The idea for The Heart of Rock and Roll came up during a conversation with Mitchell’s in-laws, who are Lewis’ neighbors in both Montana and Ross, Calif. “They had me over for dinner for my birthday, and Tyler was there as well, and we started talking about Mamma Mia, ’cause I love Mamma Mia,” Lewis recalls. “And [Mitchell’s father-in-law] said to him, ‘You should do a musical on Huey’s music.’ I didn’t know about this at the time, but Tyler was a huge fan. He knows our music really well. He knows the lyrics better than I do! So he and Jonathan Abrams printed out all of our lyrics and put ’em on the wall and they immersed themselves, and this story emerged. They came to me with their very first draft, and it was very good.

“Of course, that was seven years and nine drafts ago,” he adds. “It’s only gotten better.”

Lewis says the show has changed “significantly” since its 2018 stagings at the Old Globe Theatre in San Diego. “There are probably four new songs, some different scenes,” he notes. The story is set in the ’80s, which Lewis says allows it to “poke fun at Sony Walkmans and cassettes, a bunch of material there.” And while it’s not biographical in any way, there are elements of the book that related to Lewis’ own life.

“It’s actually got a lot of parallels, even though the story is not about me at all, or my band,” Lewis says. “Bobby’s 28, the same age I was when I formed Huey Lewis and the News. We’d been playing in bars for 12 years, and I had [the band] Clover that didn’t work out. So [the News] was my last shot, probably, at the ripe old age of 28, 29.”

Lewis drew on that to write the musical’s sole original song, “Be Somebody,” with Usifer and News bandmate Johnny Colla.

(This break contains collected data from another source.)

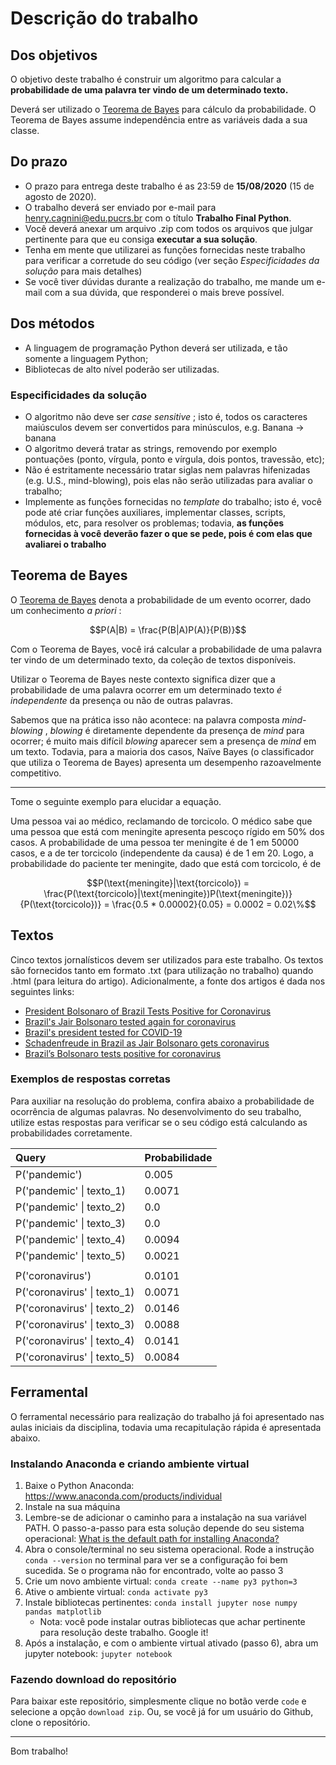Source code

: # Descrição do trabalho

## Dos objetivos

O objetivo deste trabalho é construir um algoritmo para calcular a **probabilidade de uma palavra ter vindo de um determinado texto.**

Deverá ser utilizado o [Teorema de Bayes](https://pt.wikipedia.org/wiki/Teorema_de_Bayes) para cálculo da probabilidade. O Teorema de Bayes assume independência entre as variáveis dada a sua classe.

## Do prazo

* O prazo para entrega deste trabalho é as 23:59 de **15/08/2020** (15 de agosto de 2020). 
* O trabalho deverá ser enviado por e-mail para henry.cagnini@edu.pucrs.br com o título **Trabalho Final Python**.
* Você deverá anexar um arquivo .zip com todos os arquivos que julgar pertinente para que eu consiga **executar a sua solução**.
* Tenha em mente que utilizarei as funções fornecidas neste trabalho para verificar a corretude do seu código (ver seção _Especificidades da solução_ para mais detalhes)
* Se você tiver dúvidas durante a realização do trabalho, me mande um e-mail com a sua dúvida, que responderei o mais breve possível. 

## Dos métodos

* A linguagem de programação Python deverá ser utilizada, e tão somente a linguagem Python; 
* Bibliotecas de alto nível poderão ser utilizadas.

### Especificidades da solução

* O algoritmo não deve ser _case sensitive_ ; isto é, todos os caracteres maiúsculos devem ser convertidos para minúsculos, e.g. Banana -> banana
* O algoritmo deverá tratar as strings, removendo por exemplo pontuações (ponto, vírgula, ponto e vírgula, dois pontos, travessão, etc);
* Não é estritamente necessário tratar siglas nem palavras hifenizadas (e.g. U.S., mind-blowing), pois elas não serão utilizadas para avaliar o trabalho; 
* Implemente as funções fornecidas no _template_ do trabalho; isto é, você pode até criar funções auxiliares, implementar classes, scripts, módulos, etc, para resolver os problemas; todavia, **as funções fornecidas à você deverão fazer o que se pede, pois é com elas que avaliarei o trabalho**

## Teorema de Bayes

O [Teorema de Bayes](https://pt.wikipedia.org/wiki/Teorema_de_Bayes) denota a probabilidade de um evento ocorrer, dado um conhecimento _a priori_ :

$$P(A|B) = \frac{P(B|A)P(A)}{P(B)}$$

Com o Teorema de Bayes, você irá calcular a probabilidade de uma palavra ter vindo de um determinado texto, da coleção de textos disponíveis.

Utilizar o Teorema de Bayes neste contexto significa dizer que a probabilidade de uma palavra ocorrer em um determinado texto _é independente_ da presença ou não de outras palavras.

Sabemos que na prática isso não acontece: na palavra composta _mind-blowing_ , _blowing_ é diretamente dependente da presença de _mind_ para ocorrer; é muito mais difícil _blowing_ aparecer sem a presença de _mind_ em um texto. Todavia, para a maioria dos casos, Naïve Bayes (o classificador que utiliza o Teorema de Bayes) apresenta um desempenho razoavelmente competitivo.

---

Tome o seguinte exemplo para elucidar a equação.

Uma pessoa vai ao médico, reclamando de torcicolo. O médico sabe que uma pessoa que está com meningite apresenta pescoço rígido em 50% dos casos. A probabilidade de uma pessoa ter meningite é de 1 em 50000 casos, e a de ter torcicolo (independente da causa) é de 1 em 20. Logo, a probabilidade do paciente ter meningite, dado que está com torcicolo, é de

$$P(\text{meningite}|\text{torcicolo}) = \frac{P(\text{torcicolo}|\text{meningite})P(\text{meningite})}{P(\text{torcicolo})} = \frac{0.5 * 0.00002}{0.05} = 0.0002 = 0.02\%$$

## Textos

Cinco textos jornalísticos devem ser utilizados para este trabalho. Os textos são fornecidos tanto em formato .txt (para utilização no trabalho) quando .html (para leitura do artigo). Adicionalmente, a fonte dos artigos é dada nos seguintes links:

* [President Bolsonaro of Brazil Tests Positive for Coronavirus](https://www.nytimes.com/2020/07/07/world/americas/brazil-bolsonaro-coronavirus.html)
* [Brazil's Jair Bolsonaro tested again for coronavirus](https://www.theguardian.com/world/2020/jul/07/brazil-jair-bolsonaro-tested-again-for-coronavirus)
* [Brazil's president tested for COVID-19](https://www3.nhk.or.jp/nhkworld/en/news/20200707_18/)
* [Schadenfreude in Brazil as Jair Bolsonaro gets coronavirus](https://www.dw.com/en/schadenfreude-in-brazil-as-jair-bolsonaro-gets-coronavirus/a-54097353)
* [Brazil’s Bolsonaro tests positive for coronavirus](https://www.washingtonpost.com/world/the_americas/coronavirus-brazil-bolsonaro-tests-positive/2020/07/07/5fa71548-c049-11ea-b4f6-cb39cd8940fb_story.html)

### Exemplos de respostas corretas

Para auxiliar na resolução do problema, confira abaixo a probabilidade de ocorrência de algumas palavras. No desenvolvimento do seu trabalho, utilize estas respostas para verificar se o seu código está calculando as probabilidades corretamente.

|  Query                        |  Probabilidade  |
|:------------------------------|:----------------|
| P('pandemic')                 |  0.005          |
| P('pandemic' \| texto_1)      |  0.0071         |
| P('pandemic' \| texto_2)      |  0.0            |
| P('pandemic' \| texto_3)      |  0.0            |
| P('pandemic' \| texto_4)      |  0.0094         |
| P('pandemic' \| texto_5)      |  0.0021         |
|                               |                 |
| P('coronavirus')			    |  0.0101         |
| P('coronavirus' \| texto_1)	|  0.0071         |
| P('coronavirus' \| texto_2)	|  0.0146         |
| P('coronavirus' \| texto_3)	|  0.0088         |
| P('coronavirus' \| texto_4)	|  0.0141         |
| P('coronavirus' \| texto_5)	|  0.0084         |

## Ferramental

O ferramental necessário para realização do trabalho já foi apresentado nas aulas iniciais da disciplina, todavia uma recapitulação rápida é apresentada abaixo.

### Instalando Anaconda e criando ambiente virtual

1. Baixe o Python Anaconda: https://www.anaconda.com/products/individual
2. Instale na sua máquina
3. Lembre-se de adicionar o caminho para a instalação na sua variável PATH. O passo-a-passo para esta solução depende do seu sistema operacional: [What is the default path for installing Anaconda?](https://docs.anaconda.com/anaconda/user-guide/faq/#:~:text=If%20you%20accept%20the%20default,your%2Dusername%3E%5CAnaconda3%5C)
4. Abra o console/terminal no seu sistema operacional. Rode a instrução `conda --version` no terminal para ver se a configuração foi bem sucedida. Se o programa não for encontrado, volte ao passo 3
5. Crie um novo ambiente virtual: ```conda create --name py3 python=3```
6. Ative o ambiente virtual: ```conda activate py3```
7. Instale bibliotecas pertinentes: ```conda install jupyter nose numpy pandas matplotlib``` 
    * Nota: você pode instalar outras bibliotecas que achar pertinente para resolução deste trabalho. Google it!
8. Após a instalação, e com o ambiente virtual ativado (passo 6), abra um jupyter notebook: ```jupyter notebook```

### Fazendo download do repositório

Para baixar este repositório, simplesmente clique no botão verde `code` e selecione a opção `download zip`. Ou, se você já for um usuário do Github, clone o repositório.

--- 
Bom trabalho!


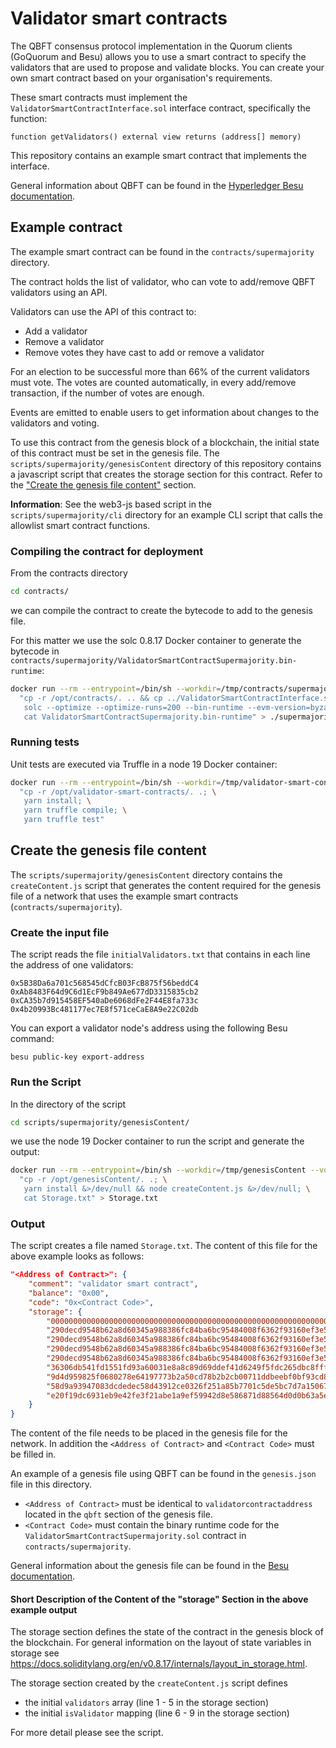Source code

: # Validator smart contracts

The QBFT consensus protocol implementation in the Quorum clients (GoQuorum and Besu) allows you to use a smart
contract to specify the validators that are used to propose and validate blocks. You can create your own
smart contract based on your organisation's requirements.

These smart contracts must implement the `ValidatorSmartContractInterface.sol` interface contract, specifically the
function:

    function getValidators() external view returns (address[] memory)

This repository contains an example smart contract that implements the interface.

General information about QBFT can be found in the [Hyperledger Besu documentation](https://besu.hyperledger.org/en/stable/HowTo/Configure/Consensus-Protocols/QBFT/).

## Example contract

The example smart contract can be found in the `contracts/supermajority` directory.

The contract holds the list of validator, who can vote to add/remove QBFT validators using an API.

Validators can use the API of this contract to:

* Add a validator
* Remove a validator
* Remove votes they have cast to add or remove a validator

For an election to be successful more than 66% of the current validators must vote. The votes are counted automatically, in every add/remove transaction, if the number of votes are enough.

Events are emitted to enable users to get information about changes to the validators and voting.

To use this contract from the genesis block of a blockchain, the initial state of this contract
must be set in the genesis file. The `scripts/supermajority/genesisContent` directory of this
repository contains a javascript script that creates the storage section for this contract.
Refer to the ["Create the genesis file content"](#create-the-genesis-file-content) section.

**Information**: See the web3-js based script in the `scripts/supermajority/cli` directory for an example CLI script
that calls the allowlist smart contract functions.

### Compiling the contract for deployment

From the contracts directory

```sh
cd contracts/
```

we can compile the contract to create the bytecode to add to the genesis file.

For this matter we use the solc 0.8.17 Docker container to generate the bytecode in `contracts/supermajority/ValidatorSmartContractSupermajority.bin-runtime`:

```sh
docker run --rm --entrypoint=/bin/sh --workdir=/tmp/contracts/supermajority --volume=$PWD:/opt/contracts ethereum/solc:0.8.17-alpine -c \
  "cp -r /opt/contracts/. .. && cp ../ValidatorSmartContractInterface.sol .; \
   solc --optimize --optimize-runs=200 --bin-runtime --evm-version=byzantium --overwrite -o . ./ValidatorSmartContractSupermajority.sol &>/dev/null; \
   cat ValidatorSmartContractSupermajority.bin-runtime" > ./supermajority/ValidatorSmartContractSupermajority.bin-runtime
```

### Running tests

Unit tests are executed via Truffle in a node 19 Docker container:

```sh
docker run --rm --entrypoint=/bin/sh --workdir=/tmp/validator-smart-contracts --volume=$PWD:/opt/validator-smart-contracts node:19-alpine3.16 -c \
  "cp -r /opt/validator-smart-contracts/. .; \
   yarn install; \
   yarn truffle compile; \
   yarn truffle test"
```

## Create the genesis file content

The `scripts/supermajority/genesisContent` directory contains the `createContent.js` script that generates the content
required for the genesis file of a network that uses the example smart contracts (`contracts/supermajority`).

### Create the input file

The script reads the file `initialValidators.txt` that contains in each line the address of one validators:

    0x5B38Da6a701c568545dCfcB03FcB875f56beddC4
    0xAb8483F64d9C6d1EcF9b849Ae677dD3315835cb2
    0xCA35b7d915458EF540aDe6068dFe2F44E8fa733c
    0x4b20993Bc481177ec7E8f571ceCaE8A9e22C02db

You can export a validator node's address using the following Besu command:

    besu public-key export-address

### Run the Script

In the directory of the script

```sh
cd scripts/supermajority/genesisContent/
```

we use the node 19 Docker container to run the script and generate the output:

```sh
docker run --rm --entrypoint=/bin/sh --workdir=/tmp/genesisContent --volume=$PWD:/opt/genesisContent node:19-alpine3.16 -c \
  "cp -r /opt/genesisContent/. .; \
   yarn install &>/dev/null && node createContent.js &>/dev/null; \
   cat Storage.txt" > Storage.txt
```

### Output

The script creates a file named `Storage.txt`. The content of this file for the above example looks as follows:

```json
"<Address of Contract>": {
	"comment": "validator smart contract",
	"balance": "0x00",
	"code": "0x<Contract Code>",
	"storage": {
		"0000000000000000000000000000000000000000000000000000000000000000": "0000000000000000000000000000000000000000000000000000000000000004",
		"290decd9548b62a8d60345a988386fc84ba6bc95484008f6362f93160ef3e563": "0000000000000000000000005b38da6a701c568545dcfcb03fcb875f56beddc4",
		"290decd9548b62a8d60345a988386fc84ba6bc95484008f6362f93160ef3e564": "000000000000000000000000ab8483f64d9c6d1ecf9b849ae677dd3315835cb2",
		"290decd9548b62a8d60345a988386fc84ba6bc95484008f6362f93160ef3e565": "000000000000000000000000ca35b7d915458ef540ade6068dfe2f44e8fa733c",
		"290decd9548b62a8d60345a988386fc84ba6bc95484008f6362f93160ef3e566": "0000000000000000000000004b20993bc481177ec7e8f571cecae8a9e22c02db",
		"36306db541fd1551fd93a60031e8a8c89d69ddef41d6249f5fdc265dbc8fffa2": "0000000000000000000000000000000000000000000000000000000000000001",
		"9d4d959825f0680278e64197773b2a50cd78b2b2cb00711ddbeebf0bf93cd8a4": "0000000000000000000000000000000000000000000000000000000000000001",
		"58d9a93947083dcdedec58d43912ce0326f251a85b7701c5de5bc7d7a150676e": "0000000000000000000000000000000000000000000000000000000000000001",
		"e20f19dc6931eb9e42fe3f21abe1a9ef59942d8e586871d88564d0d0b63a5e5c": "0000000000000000000000000000000000000000000000000000000000000001"
	}
}
```

The content of the file needs to be placed in the genesis file for the network. In addition the `<Address of Contract>`
and `<Contract Code>` must be filled in.

An example of a genesis file using QBFT can be found in the `genesis.json` file in this directory.

* `<Address of Contract>` must be identical to `validatorcontractaddress` located in the `qbft` section of the genesis file.
* `<Contract Code>` must contain the binary runtime code for the `ValidatorSmartContractSupermajority.sol` contract in `contracts/supermajority`.

General information about the genesis file can be found in the [Besu documentation](https://besu.hyperledger.org/en/stable/Reference/Config-Items/).

#### Short Description of the Content of the "storage" Section in the above example output

The storage section defines the state of the contract in the genesis block of the blockchain.
For general information on the layout of state variables in storage see
https://docs.soliditylang.org/en/v0.8.17/internals/layout_in_storage.html.

The storage section created by the `createContent.js` script defines
* the initial `validators` array (line 1 - 5 in the storage section)
* the initial `isValidator` mapping (line 6 - 9 in the storage section)

For more detail please see the script.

“Barry [Edelstein], the director in San Diego, said it’s customary in a musical to have the lead character sing a song early in the show, which articulates all of his or her aspirations, hopes, goals, etc.,” Lewis says. “Bobby’s got a day job, so I understood the anxiety he felt. So we wrote a song in which I kind of channeled that stuff a bit. I sang the melody, verse chords and words into my iPhone. Johnny tweaked the chorus, demoed it up, and Brian wrote the bridge chords.

“It’s fun to write for characters,” Lewis adds. “It’s liberating. You don’t have to write something that’s true to yourself. You can write for the character, and that fosters creativity.”

A Broadway cast album has already been recorded, according to Lewis, and is currently being shopped for a label deal. He’d love to record a News version of “Be Somebody,” too, but is uncertain about his ability to sing it. Regardless, the other News members will be on hand for a celebration April 19 in New York, and during his red carpet moments, Lewis will be sporting a new suit courtesy of good pal Jimmy Kimmel and his wardrobe director for Jimmy Kimmel Live!

“We’re texting, and he said, ‘I’m buying you a suit for the premiere,’” says Lewis, who hosts Huey’s ’80s Radio for Apple Music. “I said, ‘That’s strange … Where did you get the notion to buy me a suit? Is it the fact that you’ve seen me in those same two suits I wear all the time, over and over?’ And he nods his head, ‘Yep.’ [laughs] That’s a friend, right?”